June 5, 2009
Tsuki no Usagi
Sample inventive drinks and eats at this intimate Ginza dining bar
Originally published on metropolis.co.jp on June 2009In Japan and most of East Asia, the legend of “the man in the moon” is replaced by tsuki no usagi, or “the rabbit in the moon,” whose shadow can be seen eternally pounding mochi. So when we wandered into Ginza’s Tsuki no Usagi on a recent Friday evening, we were half expecting to find a bar whose décor was as cutesy as its name.
Instead, we found a space that felt more like someone’s elegant dining room, with dim lighting, plush carpets and high-backed, cloth-covered chairs. The manager claims that the bar can seat up to 46, but the atmosphere is so intimate we could’ve sworn there wasn’t more to the place than the bar counter and a few secluded alcoves. In fact, about halfway through our visit, the arrival of a large group necessitated some reorganizing. The large flower arrangement on our left was moved, and we noticed for the first time that the bar actually widens into a seven-person table. This only adds to the at-home, dining room feel.

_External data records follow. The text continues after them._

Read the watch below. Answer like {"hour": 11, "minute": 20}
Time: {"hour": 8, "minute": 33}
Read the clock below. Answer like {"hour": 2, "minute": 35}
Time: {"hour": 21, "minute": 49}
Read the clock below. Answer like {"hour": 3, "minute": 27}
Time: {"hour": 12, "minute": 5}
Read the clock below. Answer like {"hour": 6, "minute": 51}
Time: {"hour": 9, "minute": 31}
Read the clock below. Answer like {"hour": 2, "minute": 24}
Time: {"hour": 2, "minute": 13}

For our first round, we ordered a refreshing, summery apple vinegar and ume cocktail (¥880), which came in an enormous glass filled with crushed ice and a thick layer of smashed plums at the bottom. The sour bite perfectly complemented the sweet, fruity taste. Tsuki’s version of salty dog (¥750), meanwhile, was made with rice shochu instead of gin or vodka and came served in the traditional glass with a salted rim.
The bar’s food menu is the epitome of the “quality over quantity” concept. There isn’t a wide selection and the portion sizes are comparatively small, but we had no qualms about either the creativity or taste. We started off with an order of seiro soba (¥800), succulent black-pepper grilled duck (¥1,100) and smoked salmon-wrapped scallops drizzled with a vinaigrette dressing (¥780). We ordered the last one partly out of curiosity, but ended up falling in love with the dish. The dressing was to-die-for, and a sprinkling of smelt roe on top of each bite imparted a perfect salty touch.

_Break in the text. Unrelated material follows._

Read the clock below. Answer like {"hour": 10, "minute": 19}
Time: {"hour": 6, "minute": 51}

Deciding to finish off our evening with a bit of fizz, we ordered an Usagi (¥1,100), made with champagne, blood-orange juice and raspberry liqueur. The tart orange and syrupy raspberry flavors melded together into a bubbly finish. We contemplated asking for the check, but in the end succumbed to the lure of dessert: a caramelly, crème brulée-like white sesame pudding (¥600). The dish came topped with a scoop of vanilla ice cream that’s—you guessed it—in the shape of a rabbit, complete with red candy eyes and two mint leaves for ears. A bit cutesy, to be sure, but for an otherwise understated and grownup establishment, we had no trouble forgiving this one bit of kitsch.